[TASK INSTRUCTIONS] Find out how many lines of the material contain the string "axis" and give only that figure.
====== DATA EXTRACT ======
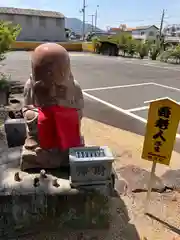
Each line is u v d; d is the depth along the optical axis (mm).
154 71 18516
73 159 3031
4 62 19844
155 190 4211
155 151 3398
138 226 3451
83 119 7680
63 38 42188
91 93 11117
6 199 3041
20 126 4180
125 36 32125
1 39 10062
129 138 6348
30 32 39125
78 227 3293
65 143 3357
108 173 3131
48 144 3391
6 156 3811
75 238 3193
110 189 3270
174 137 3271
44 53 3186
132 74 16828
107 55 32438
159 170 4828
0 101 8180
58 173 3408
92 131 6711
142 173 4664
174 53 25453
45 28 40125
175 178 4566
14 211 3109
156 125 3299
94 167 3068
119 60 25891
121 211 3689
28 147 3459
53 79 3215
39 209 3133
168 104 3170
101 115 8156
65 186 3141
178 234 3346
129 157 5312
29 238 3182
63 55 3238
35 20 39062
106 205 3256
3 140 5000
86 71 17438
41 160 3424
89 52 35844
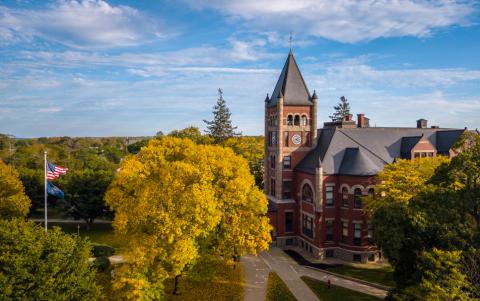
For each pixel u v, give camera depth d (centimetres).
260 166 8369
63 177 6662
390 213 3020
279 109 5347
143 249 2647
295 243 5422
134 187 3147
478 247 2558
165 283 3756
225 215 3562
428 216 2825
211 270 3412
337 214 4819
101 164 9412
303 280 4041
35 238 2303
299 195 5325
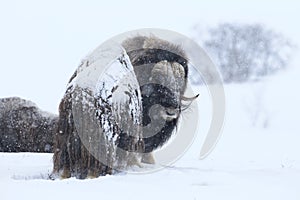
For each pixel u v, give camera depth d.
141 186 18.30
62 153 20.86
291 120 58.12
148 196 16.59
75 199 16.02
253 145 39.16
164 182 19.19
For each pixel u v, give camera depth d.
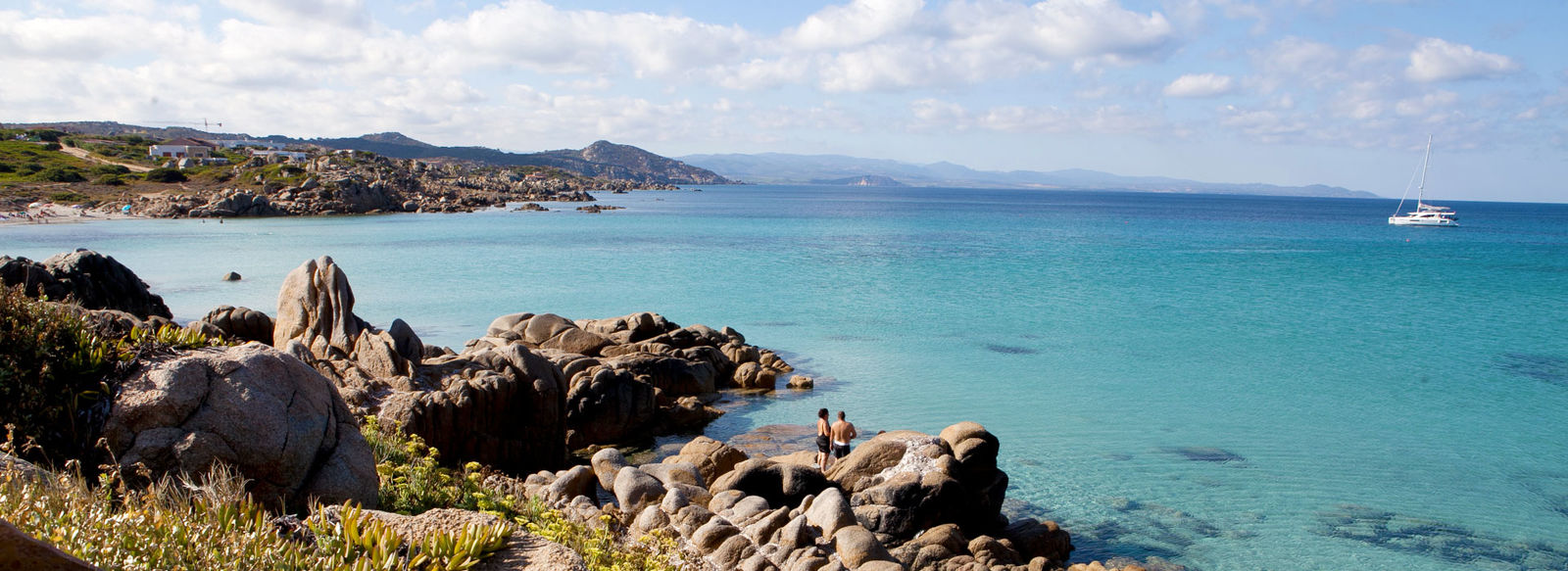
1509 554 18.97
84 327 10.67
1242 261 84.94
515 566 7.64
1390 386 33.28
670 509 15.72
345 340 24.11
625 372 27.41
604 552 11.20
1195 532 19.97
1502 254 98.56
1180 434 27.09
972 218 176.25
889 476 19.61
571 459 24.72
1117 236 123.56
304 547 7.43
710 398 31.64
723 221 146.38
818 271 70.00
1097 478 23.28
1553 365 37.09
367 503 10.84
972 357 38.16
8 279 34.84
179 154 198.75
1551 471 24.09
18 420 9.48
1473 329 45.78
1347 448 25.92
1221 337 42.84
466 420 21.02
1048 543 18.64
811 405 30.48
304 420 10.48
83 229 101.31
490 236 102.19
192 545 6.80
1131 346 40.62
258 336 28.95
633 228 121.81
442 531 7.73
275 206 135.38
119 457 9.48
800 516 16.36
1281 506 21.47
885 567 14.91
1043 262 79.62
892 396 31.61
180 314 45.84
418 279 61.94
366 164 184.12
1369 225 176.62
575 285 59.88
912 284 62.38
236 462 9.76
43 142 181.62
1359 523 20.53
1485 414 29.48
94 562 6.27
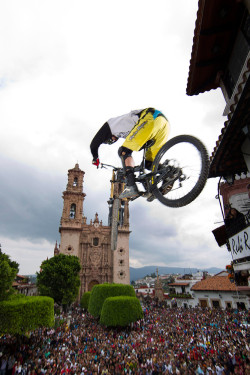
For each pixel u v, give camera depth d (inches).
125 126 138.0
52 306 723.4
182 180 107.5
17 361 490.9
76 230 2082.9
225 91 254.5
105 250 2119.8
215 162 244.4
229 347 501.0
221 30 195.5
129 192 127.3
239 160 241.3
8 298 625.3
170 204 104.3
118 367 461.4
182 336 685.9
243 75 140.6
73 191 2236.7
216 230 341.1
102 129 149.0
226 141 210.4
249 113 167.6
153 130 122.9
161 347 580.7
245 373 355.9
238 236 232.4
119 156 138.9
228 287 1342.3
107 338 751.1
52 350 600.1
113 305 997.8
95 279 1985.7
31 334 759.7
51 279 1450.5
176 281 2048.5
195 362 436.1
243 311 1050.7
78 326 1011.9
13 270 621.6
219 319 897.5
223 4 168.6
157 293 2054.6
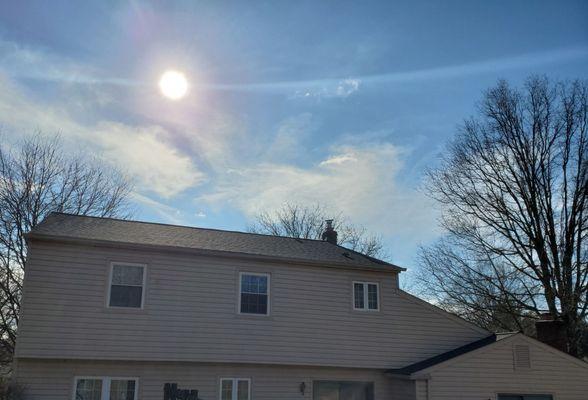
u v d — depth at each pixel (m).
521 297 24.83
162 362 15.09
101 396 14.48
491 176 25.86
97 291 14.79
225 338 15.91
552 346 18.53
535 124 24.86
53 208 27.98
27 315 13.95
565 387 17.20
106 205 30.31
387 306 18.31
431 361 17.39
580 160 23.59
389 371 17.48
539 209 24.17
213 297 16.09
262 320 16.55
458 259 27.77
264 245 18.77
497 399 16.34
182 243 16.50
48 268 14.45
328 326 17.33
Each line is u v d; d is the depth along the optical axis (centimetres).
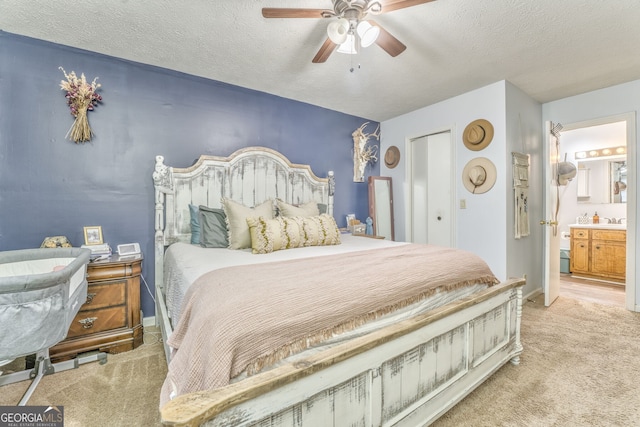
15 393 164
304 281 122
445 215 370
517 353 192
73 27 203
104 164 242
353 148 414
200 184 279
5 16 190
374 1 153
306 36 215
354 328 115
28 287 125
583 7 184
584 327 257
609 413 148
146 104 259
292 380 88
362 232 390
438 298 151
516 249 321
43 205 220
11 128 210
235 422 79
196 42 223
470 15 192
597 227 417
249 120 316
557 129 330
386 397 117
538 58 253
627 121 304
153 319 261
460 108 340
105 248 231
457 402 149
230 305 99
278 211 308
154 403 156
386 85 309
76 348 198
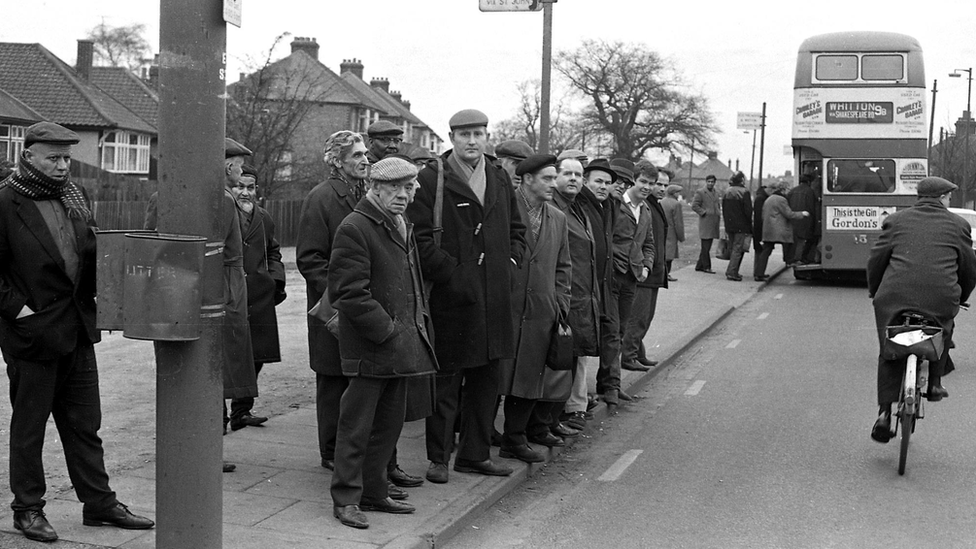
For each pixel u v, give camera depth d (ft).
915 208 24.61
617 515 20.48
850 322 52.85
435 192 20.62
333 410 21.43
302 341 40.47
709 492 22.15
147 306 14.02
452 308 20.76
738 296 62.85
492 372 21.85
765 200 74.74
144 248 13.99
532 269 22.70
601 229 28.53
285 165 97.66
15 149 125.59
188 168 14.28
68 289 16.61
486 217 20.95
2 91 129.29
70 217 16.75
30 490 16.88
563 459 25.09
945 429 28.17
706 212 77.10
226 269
======
[OUTPUT FOR THIS TASK] 2